Data shown
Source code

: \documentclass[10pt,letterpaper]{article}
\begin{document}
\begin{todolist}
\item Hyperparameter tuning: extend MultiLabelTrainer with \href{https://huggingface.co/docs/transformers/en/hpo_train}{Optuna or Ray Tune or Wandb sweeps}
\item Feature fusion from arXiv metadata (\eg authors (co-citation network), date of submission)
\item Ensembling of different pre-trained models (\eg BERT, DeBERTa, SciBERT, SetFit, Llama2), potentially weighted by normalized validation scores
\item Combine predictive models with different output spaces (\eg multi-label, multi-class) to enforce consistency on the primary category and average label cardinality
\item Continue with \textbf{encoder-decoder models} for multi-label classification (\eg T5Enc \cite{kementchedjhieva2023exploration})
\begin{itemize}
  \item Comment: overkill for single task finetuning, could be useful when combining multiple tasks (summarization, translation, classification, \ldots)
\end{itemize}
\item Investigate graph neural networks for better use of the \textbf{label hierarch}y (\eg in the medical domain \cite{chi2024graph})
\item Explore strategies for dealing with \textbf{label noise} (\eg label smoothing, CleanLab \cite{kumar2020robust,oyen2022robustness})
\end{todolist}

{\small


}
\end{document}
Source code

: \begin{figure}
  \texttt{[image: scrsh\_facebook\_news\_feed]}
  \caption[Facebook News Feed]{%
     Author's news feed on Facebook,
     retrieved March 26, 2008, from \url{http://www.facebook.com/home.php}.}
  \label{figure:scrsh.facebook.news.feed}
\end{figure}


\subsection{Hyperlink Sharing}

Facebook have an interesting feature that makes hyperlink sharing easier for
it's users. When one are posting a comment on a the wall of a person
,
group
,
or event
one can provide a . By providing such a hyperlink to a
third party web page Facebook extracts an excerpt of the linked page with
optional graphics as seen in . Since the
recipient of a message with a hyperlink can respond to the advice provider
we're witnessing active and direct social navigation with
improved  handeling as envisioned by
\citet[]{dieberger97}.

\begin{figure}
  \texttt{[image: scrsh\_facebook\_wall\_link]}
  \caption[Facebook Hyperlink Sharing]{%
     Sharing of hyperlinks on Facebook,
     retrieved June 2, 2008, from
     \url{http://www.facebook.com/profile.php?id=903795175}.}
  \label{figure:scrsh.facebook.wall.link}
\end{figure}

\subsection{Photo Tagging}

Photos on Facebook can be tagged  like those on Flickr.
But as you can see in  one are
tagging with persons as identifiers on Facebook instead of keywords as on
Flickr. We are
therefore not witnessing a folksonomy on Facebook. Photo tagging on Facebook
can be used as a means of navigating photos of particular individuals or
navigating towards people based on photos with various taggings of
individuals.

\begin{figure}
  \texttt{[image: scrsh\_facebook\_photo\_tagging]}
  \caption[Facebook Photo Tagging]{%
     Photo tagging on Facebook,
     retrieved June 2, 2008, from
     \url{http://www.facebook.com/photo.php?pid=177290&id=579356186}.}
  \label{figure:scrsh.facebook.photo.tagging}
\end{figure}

Aim of the exercise
Output every record above exactly as it was given.

Output of the task
Source code

: \documentclass[10pt,letterpaper]{article}
\begin{document}
\begin{todolist}
\item Hyperparameter tuning: extend MultiLabelTrainer with \href{https://huggingface.co/docs/transformers/en/hpo_train}{Optuna or Ray Tune or Wandb sweeps}
\item Feature fusion from arXiv metadata (\eg authors (co-citation network), date of submission)
\item Ensembling of different pre-trained models (\eg BERT, DeBERTa, SciBERT, SetFit, Llama2), potentially weighted by normalized validation scores
\item Combine predictive models with different output spaces (\eg multi-label, multi-class) to enforce consistency on the primary category and average label cardinality
\item Continue with \textbf{encoder-decoder models} for multi-label classification (\eg T5Enc \cite{kementchedjhieva2023exploration})
\begin{itemize}
  \item Comment: overkill for single task finetuning, could be useful when combining multiple tasks (summarization, translation, classification, \ldots)
\end{itemize}
\item Investigate graph neural networks for better use of the \textbf{label hierarch}y (\eg in the medical domain \cite{chi2024graph})
\item Explore strategies for dealing with \textbf{label noise} (\eg label smoothing, CleanLab \cite{kumar2020robust,oyen2022robustness})
\end{todolist}

{\small


}
\end{document}
Source code

: \begin{figure}
  \texttt{[image: scrsh\_facebook\_news\_feed]}
  \caption[Facebook News Feed]{%
     Author's news feed on Facebook,
     retrieved March 26, 2008, from \url{http://www.facebook.com/home.php}.}
  \label{figure:scrsh.facebook.news.feed}
\end{figure}


\subsection{Hyperlink Sharing}

Facebook have an interesting feature that makes hyperlink sharing easier for
it's users. When one are posting a comment on a the wall of a person
,
group
,
or event
one can provide a . By providing such a hyperlink to a
third party web page Facebook extracts an excerpt of the linked page with
optional graphics as seen in . Since the
recipient of a message with a hyperlink can respond to the advice provider
we're witnessing active and direct social navigation with
improved  handeling as envisioned by
\citet[]{dieberger97}.

\begin{figure}
  \texttt{[image: scrsh\_facebook\_wall\_link]}
  \caption[Facebook Hyperlink Sharing]{%
     Sharing of hyperlinks on Facebook,
     retrieved June 2, 2008, from
     \url{http://www.facebook.com/profile.php?id=903795175}.}
  \label{figure:scrsh.facebook.wall.link}
\end{figure}

\subsection{Photo Tagging}

Photos on Facebook can be tagged  like those on Flickr.
But as you can see in  one are
tagging with persons as identifiers on Facebook instead of keywords as on
Flickr. We are
therefore not witnessing a folksonomy on Facebook. Photo tagging on Facebook
can be used as a means of navigating photos of particular individuals or
navigating towards people based on photos with various taggings of
individuals.

\begin{figure}
  \texttt{[image: scrsh\_facebook\_photo\_tagging]}
  \caption[Facebook Photo Tagging]{%
     Photo tagging on Facebook,
     retrieved June 2, 2008, from
     \url{http://www.facebook.com/photo.php?pid=177290&id=579356186}.}
  \label{figure:scrsh.facebook.photo.tagging}
\end{figure}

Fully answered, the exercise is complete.